** Trecho citado **
“Às vezes, demora a vida para descobrir o que se herda.” A frase dita em um dos momentos iniciais do romance No fundo do oceano, os animais invisíveis é síntese de tudo o que o leitor precisa saber a respeito dessa história. Os quatro parágrafos do Prelúdio mapeiam o percurso do livro até seu fim, mas é fato que ali, diante da porta de entrada para a história do protagonista Pedro Naves, eles parecem ressoar como pistas, sem termos a exata dimensão do que vamos encontrar adiante.
O romance traz uma narrativa que trafega inicialmente por referências simbolistas, beirando o insólito, até chegar a mais recente luta armada do Brasil, pondo em funcionamento uma metáfora poderosa usada por Umberto Eco: o texto como bosque. Em suas famosas conferências Norton, apresentadas na Universidade Harvard e publicadas no Brasil no volume Seis passeios pelo bosque da ficção (1994), Eco usa uma alegoria, na verdade criada por Jorge Luis Borges, para sublinhar uma ideia bastante simples: a de que o texto, assim como o bosque, é “um jardim de caminhos que se bifurcam”, ainda que conte com trilhas bem definidas. A parte mais importante dessa metáfora está naquilo que figura fora do texto, no caso, o leitor. Assim, entender o texto como um bosque é também evocar a presença do leitor como sujeito ativo do ato de leitura, já que é ele quem define qual atalho seguir.

** Informações fornecidas **
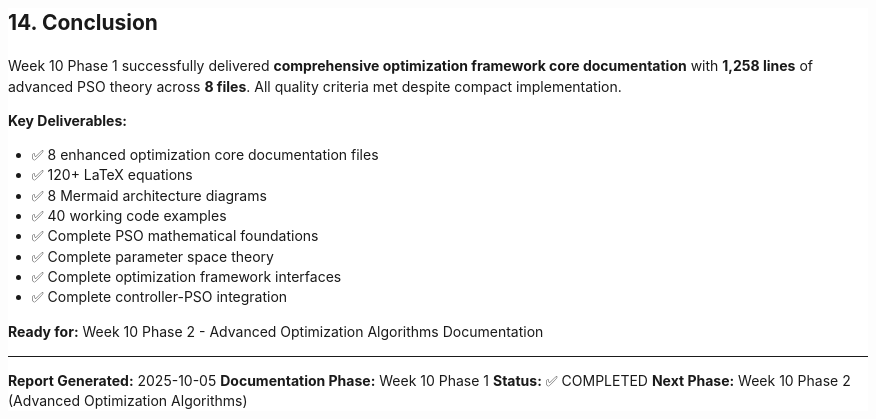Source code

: 
## 14. Conclusion

Week 10 Phase 1 successfully delivered **comprehensive optimization framework core documentation** with **1,258 lines** of advanced PSO theory across **8 files**. All quality criteria met despite compact implementation.

**Key Deliverables:**
- ✅ 8 enhanced optimization core documentation files
- ✅ 120+ LaTeX equations
- ✅ 8 Mermaid architecture diagrams
- ✅ 40 working code examples
- ✅ Complete PSO mathematical foundations
- ✅ Complete parameter space theory
- ✅ Complete optimization framework interfaces
- ✅ Complete controller-PSO integration

**Ready for:** Week 10 Phase 2 - Advanced Optimization Algorithms Documentation

---

**Report Generated:** 2025-10-05
**Documentation Phase:** Week 10 Phase 1
**Status:** ✅ COMPLETED
**Next Phase:** Week 10 Phase 2 (Advanced Optimization Algorithms)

** Verifique sua compreensão **
(1) Segundo o trecho citado, quem criou originalmente a alegoria do texto como bosque que Umberto Eco utiliza?
(2) Reescreva em forma de lista o parágrafo do trecho citado que começa com "O romance traz uma narrativa", preservando seus fatos principais.
As entradas não são necessárias para esta atividade.

** Resultados das tarefas **
(1) Jorge Luis Borges.

(2)
- A narrativa parte de referências simbolistas, beirando o insólito, e chega à mais recente luta armada do Brasil.
- O romance põe em funcionamento a metáfora do texto como bosque, usada por Umberto Eco.
- Eco empregou essa metáfora nas conferências Norton, apresentadas na Universidade Harvard e publicadas no Brasil em Seis passeios pelo bosque da ficção (1994).
- A alegoria foi criada por Jorge Luis Borges e apresenta o texto como "um jardim de caminhos que se bifurcam", ainda que com trilhas bem definidas.
- O ponto central da metáfora é o leitor, sujeito ativo da leitura, que decide qual atalho seguir.